# Homework Help: Concave Mirror

1. May 3, 2012

### longcatislong

1. The problem statement, all variables and given/known data

Suppose the radius of curvature of a concave mirror is 5.0 cm
a) Find the object distance that gives an upright image with a magnification of +1.51.

2. Relevant equations

1/Do + 1/Di= 1/f

m=-di/do=hi/ho

3. The attempt at a solution

First i convered all cm into m.

f=R/2, so .05/2 = .025.
1/.025=40

then I used m=-Di/Do. Since don't know Do or Di, I substituted for the unknowns using 1/Do + 1/Di= 1/f

I came up with...
m=-[40-(1/Do)]/[40-1/(40-1/Do)] and solved for Do.

I got Do=.02506m.

Online HW says it's wrong.

Any help is GREATLY appreciated. What I did makes sense to me but obviously there's an error or just some major concept I don't understand. Thank you so much for taking the time!

2. May 3, 2012

### collinsmark

Okay, everything seems right so far.
I'm not sure why you would want to invert that at this point in the process, but okay.
Substitution is the right idea.
Now you've lost me. :uhh:

So far, you've already figured out
$$\frac{1}{D_o} + \frac{1}{D_i} = \frac{1}{f}$$
and
$$m = -\frac{D_i}{D_o}.$$
Rather than going the other way around, try substituting $D_i = -mD_0$ into the first equation.
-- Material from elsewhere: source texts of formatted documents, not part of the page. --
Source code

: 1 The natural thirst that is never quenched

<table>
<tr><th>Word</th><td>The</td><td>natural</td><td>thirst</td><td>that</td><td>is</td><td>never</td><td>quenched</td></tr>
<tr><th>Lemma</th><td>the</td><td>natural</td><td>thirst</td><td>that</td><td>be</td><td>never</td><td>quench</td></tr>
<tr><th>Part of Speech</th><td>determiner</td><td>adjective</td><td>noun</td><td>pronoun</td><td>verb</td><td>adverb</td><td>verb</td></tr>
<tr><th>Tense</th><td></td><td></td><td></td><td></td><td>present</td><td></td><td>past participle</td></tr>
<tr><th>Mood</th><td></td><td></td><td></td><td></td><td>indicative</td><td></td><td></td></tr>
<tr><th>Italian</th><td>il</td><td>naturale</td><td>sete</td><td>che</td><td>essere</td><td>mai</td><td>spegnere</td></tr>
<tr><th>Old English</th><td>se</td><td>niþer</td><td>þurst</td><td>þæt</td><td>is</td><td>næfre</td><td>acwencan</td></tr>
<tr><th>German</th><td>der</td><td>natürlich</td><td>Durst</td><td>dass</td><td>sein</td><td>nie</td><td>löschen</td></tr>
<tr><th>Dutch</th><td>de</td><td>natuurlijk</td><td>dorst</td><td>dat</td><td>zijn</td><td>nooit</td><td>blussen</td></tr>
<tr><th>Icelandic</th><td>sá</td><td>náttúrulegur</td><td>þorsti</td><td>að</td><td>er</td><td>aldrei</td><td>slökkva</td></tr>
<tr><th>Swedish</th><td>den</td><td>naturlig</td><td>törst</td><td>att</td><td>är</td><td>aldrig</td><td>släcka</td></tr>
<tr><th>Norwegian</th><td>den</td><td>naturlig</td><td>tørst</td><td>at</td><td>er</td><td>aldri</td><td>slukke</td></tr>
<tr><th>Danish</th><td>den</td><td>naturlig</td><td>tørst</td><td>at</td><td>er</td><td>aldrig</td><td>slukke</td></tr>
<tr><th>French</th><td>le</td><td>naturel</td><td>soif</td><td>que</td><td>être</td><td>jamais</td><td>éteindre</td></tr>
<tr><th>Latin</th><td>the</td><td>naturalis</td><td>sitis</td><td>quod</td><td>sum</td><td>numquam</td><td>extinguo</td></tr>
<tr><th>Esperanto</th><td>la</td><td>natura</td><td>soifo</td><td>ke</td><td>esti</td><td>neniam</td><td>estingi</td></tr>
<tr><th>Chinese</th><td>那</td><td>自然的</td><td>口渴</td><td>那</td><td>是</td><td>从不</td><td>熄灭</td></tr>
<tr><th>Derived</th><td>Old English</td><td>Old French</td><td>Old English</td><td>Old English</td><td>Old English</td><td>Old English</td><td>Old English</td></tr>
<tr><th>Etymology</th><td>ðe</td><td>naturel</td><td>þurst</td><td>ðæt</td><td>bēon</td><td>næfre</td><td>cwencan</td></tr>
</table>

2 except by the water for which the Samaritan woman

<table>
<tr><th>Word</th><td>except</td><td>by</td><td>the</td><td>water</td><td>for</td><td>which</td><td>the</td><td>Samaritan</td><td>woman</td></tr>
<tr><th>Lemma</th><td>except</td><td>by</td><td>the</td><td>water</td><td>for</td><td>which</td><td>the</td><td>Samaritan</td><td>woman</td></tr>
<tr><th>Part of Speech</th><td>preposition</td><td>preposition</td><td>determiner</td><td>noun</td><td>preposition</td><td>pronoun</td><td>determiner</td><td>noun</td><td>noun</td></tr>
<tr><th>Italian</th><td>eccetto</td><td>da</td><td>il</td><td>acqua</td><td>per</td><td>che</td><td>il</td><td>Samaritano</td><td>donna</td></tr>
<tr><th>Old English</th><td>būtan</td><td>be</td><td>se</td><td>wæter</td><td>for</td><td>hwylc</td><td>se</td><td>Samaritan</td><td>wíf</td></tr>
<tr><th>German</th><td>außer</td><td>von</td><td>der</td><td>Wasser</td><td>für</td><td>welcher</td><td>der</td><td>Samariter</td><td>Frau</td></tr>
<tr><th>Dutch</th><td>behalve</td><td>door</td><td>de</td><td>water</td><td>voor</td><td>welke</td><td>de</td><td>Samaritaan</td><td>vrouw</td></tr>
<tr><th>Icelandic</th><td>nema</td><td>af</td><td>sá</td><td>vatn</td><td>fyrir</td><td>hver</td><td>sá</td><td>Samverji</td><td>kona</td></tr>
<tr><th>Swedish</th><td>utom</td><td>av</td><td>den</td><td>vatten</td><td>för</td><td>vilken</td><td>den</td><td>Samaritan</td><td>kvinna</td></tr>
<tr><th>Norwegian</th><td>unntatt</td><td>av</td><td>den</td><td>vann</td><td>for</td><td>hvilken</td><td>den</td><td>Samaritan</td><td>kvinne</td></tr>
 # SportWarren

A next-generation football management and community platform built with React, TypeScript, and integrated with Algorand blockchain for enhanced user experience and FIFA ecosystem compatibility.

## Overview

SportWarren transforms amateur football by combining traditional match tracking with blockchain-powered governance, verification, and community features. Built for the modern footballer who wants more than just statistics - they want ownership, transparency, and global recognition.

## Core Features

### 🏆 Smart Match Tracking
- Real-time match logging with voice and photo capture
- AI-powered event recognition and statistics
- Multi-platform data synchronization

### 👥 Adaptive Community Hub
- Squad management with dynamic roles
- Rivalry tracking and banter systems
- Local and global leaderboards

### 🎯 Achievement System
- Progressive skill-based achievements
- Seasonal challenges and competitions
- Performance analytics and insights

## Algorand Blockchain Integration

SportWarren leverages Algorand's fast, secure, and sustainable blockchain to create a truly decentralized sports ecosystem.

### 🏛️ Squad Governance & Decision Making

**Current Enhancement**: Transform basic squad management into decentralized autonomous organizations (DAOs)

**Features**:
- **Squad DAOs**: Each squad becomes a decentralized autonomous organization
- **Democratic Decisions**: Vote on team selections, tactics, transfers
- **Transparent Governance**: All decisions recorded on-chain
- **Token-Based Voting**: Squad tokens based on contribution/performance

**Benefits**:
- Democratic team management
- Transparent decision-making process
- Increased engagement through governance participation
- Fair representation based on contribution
Also substitute $f = R/2$ into the first equation. It might make it a little easier to solve for $D_o$ that way. (Hint: then find a common denominator for the left side of the equation )

3. May 3, 2012

### longcatislong

Oh god that's SO much simpler than what I was trying to do. Thanks a million!

4. May 4, 2012

### Redbelly98

Staff Emeritus
Glad it worked out. By the way, I find it easier to work in cm rather than meters for this problem. For example, "1/2.5" is easier (for me) to work with than "1/0.025". In the end you get the same answer, of course.